Knowing the variables that best differentiate your items has several uses:
1. Visualization. Using the right variables to plot items will give more insights.
2. Uncovering Clusters. With good visualizations, hidden categories or clusters could be identified. Among food items for instance, we may identify broad categories like meat and vegetables, as well as sub-categories such as types of vegetables.
The question is, how do we derive the variables that best differentiate items?
Principal Components Analysis (PCA) is a technique that finds underlying variables (known as principal components) that best differentiate your data points. Principal components are dimensions along which your data points are most spread out:
A principal component can be expressed by one or more existing variables. For example, we may use a single variable – vitamin C – to differentiate food items. Because vitamin C is present in vegetables but absent in meat, the resulting plot (below, left) will differentiate vegetables from meat, but meat items will clumped be together.

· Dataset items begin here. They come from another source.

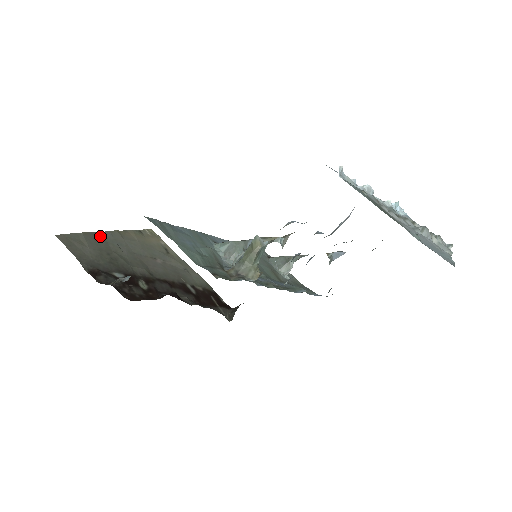
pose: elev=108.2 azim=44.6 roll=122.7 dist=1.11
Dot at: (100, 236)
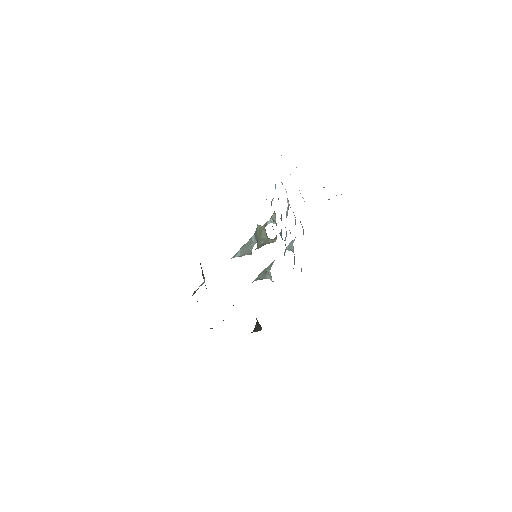
Dot at: occluded
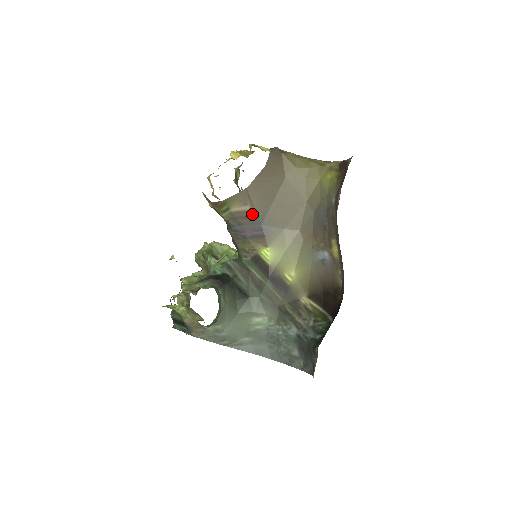
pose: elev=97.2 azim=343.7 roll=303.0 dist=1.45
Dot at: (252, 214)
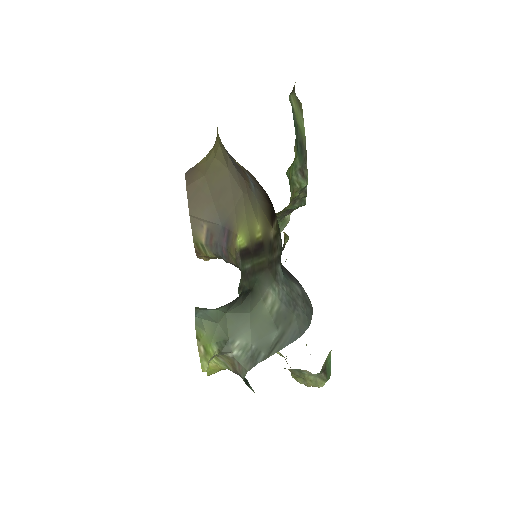
Dot at: (211, 227)
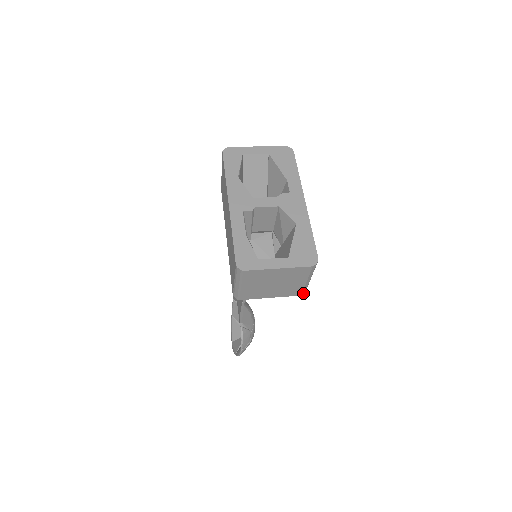
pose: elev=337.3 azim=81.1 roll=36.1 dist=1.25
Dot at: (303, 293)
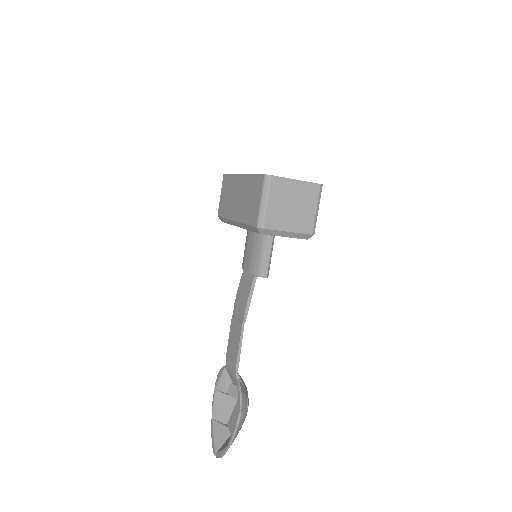
Dot at: (313, 233)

To spread the meat items out, we can use fat content in addition to vitamin C levels, since fat is present in meat but absent in vegetables. However, fat and vitamin C levels are measured in different units. To combine the two variables, we first have to normalize them, meaning to shift them onto a uniform standard scale, which would allow us to calculate a new variable – vitamin C minus fat. Combining the two variables helps to spread out both vegetable and meat items.
The spread can be further improved by adding fiber, of which vegetable items have varying levels. This new variable – (vitamin C + fiber) minus fat – achieves the best data spread yet.
While in this demonstration we tried to derive principal components by trial-and-error, PCA does this by systematic computation.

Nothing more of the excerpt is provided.